« Vendredi 13 » : mélange des genres

Nous vous annoncions récemment une restauration du film Le Corbeau. Cette dernière n’arrive pas seule, puisque Vendredi 13, réunissant à nouveau Boris Karloff et Béla Lugosi, prend également ses aises chez Elephant Films.

Le mélange des genres est évident. Vendredi 13 s’inscrit à mi-chemin entre le film noir de gangsters et le cinéma d’épouvante mettant en scène un scientifique fou.

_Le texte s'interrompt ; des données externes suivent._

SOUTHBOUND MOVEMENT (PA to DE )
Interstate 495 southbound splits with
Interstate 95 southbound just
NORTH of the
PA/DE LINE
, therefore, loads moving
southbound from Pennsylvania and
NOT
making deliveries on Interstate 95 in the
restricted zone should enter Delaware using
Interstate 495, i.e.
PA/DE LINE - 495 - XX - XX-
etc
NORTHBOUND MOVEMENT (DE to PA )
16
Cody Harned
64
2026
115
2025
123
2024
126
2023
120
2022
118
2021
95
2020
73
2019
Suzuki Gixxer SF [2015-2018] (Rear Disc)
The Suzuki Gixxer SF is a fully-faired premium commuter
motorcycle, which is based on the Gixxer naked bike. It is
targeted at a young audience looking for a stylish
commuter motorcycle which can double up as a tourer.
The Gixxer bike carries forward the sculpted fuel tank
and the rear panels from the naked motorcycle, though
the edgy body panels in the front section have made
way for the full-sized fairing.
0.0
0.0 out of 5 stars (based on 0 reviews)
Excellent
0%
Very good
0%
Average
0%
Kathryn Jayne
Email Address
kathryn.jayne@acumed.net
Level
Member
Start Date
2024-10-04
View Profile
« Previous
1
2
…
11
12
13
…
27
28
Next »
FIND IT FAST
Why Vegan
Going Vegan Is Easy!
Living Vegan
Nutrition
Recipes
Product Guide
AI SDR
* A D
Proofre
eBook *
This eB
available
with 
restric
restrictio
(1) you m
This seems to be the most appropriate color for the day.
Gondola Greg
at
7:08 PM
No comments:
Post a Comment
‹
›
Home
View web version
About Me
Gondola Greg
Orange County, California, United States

Chaque versant a sa star : Béla Lugosi campe Eric Marnay, un caïd menacé de mort après s’être débarrassé d’un encombrant compagnon de route ; Boris Karloff interprète un chirurgien, le Dr Ernest Sovac, détournant son savoir-faire à des fins personnelles et machiavéliques. Les deux intrigues ont évidemment partie liée. Après un grave accident de voiture, le Professeur George Kingsley et le criminel Red Cannon sont laissés aux bons soins du Dr Ernest Sovac. Ce dernier, comprenant qu’une importante somme d’argent a été dissimulée par Cannon, décide de tenter de greffer son cerveau dans le corps de son ami George Kingsley. Les deux personnalités cohabitent désormais au sein du même homme et le Dr Sovac va s’échiner à manipuler son patient afin de mettre la main sur le magot. Problème : les gangsters avec lesquels frayait Cannon, c’est-à-dire les amis d’Eric Marnay, disparaissent les uns après les autres…

Une première agréable surprise vient de la mise en scène d’Arthur Lubin. Si l’homme n’a pas la réputation d’être un « auteur », force est de constater que son travail sur Vendredi 13 est de bonne facture. Ses mouvements de caméra, sa science du cadre, ses nombreux jeux d’ombres font le sel d’un long métrage hybride, faisant la part belle à un chirurgien sans scrupules et à des caïds réglant leurs comptes à coups de révolver. Le scénario de Curt Siodmak fait circuler l’intrigue d’un carnet de notes à l’écran, mais demeure finalement assez convenu dans les deux dimensions du film : ni la vengeance de Red Cannon ni les expérimentations du Dr Ernest Sovac ne surprendront en effet le spectateur. Cela n’empêche pas Vendredi 13 de faire son œuvre. Un voyage à New York pour raviver la mémoire de George Kingsley/Red Cannon, un meurtre en ombres chinoises, un scientifique devant composer avec les aléas de ses expériences, une femme fatale, une brève poursuite sur les toits de la ville, deux comédiens emblématiques : le film d’Arthur Lubin comporte quelques satisfactions, d’ampleur variable, qui justifient à elles seules que l’on s’y intéresse.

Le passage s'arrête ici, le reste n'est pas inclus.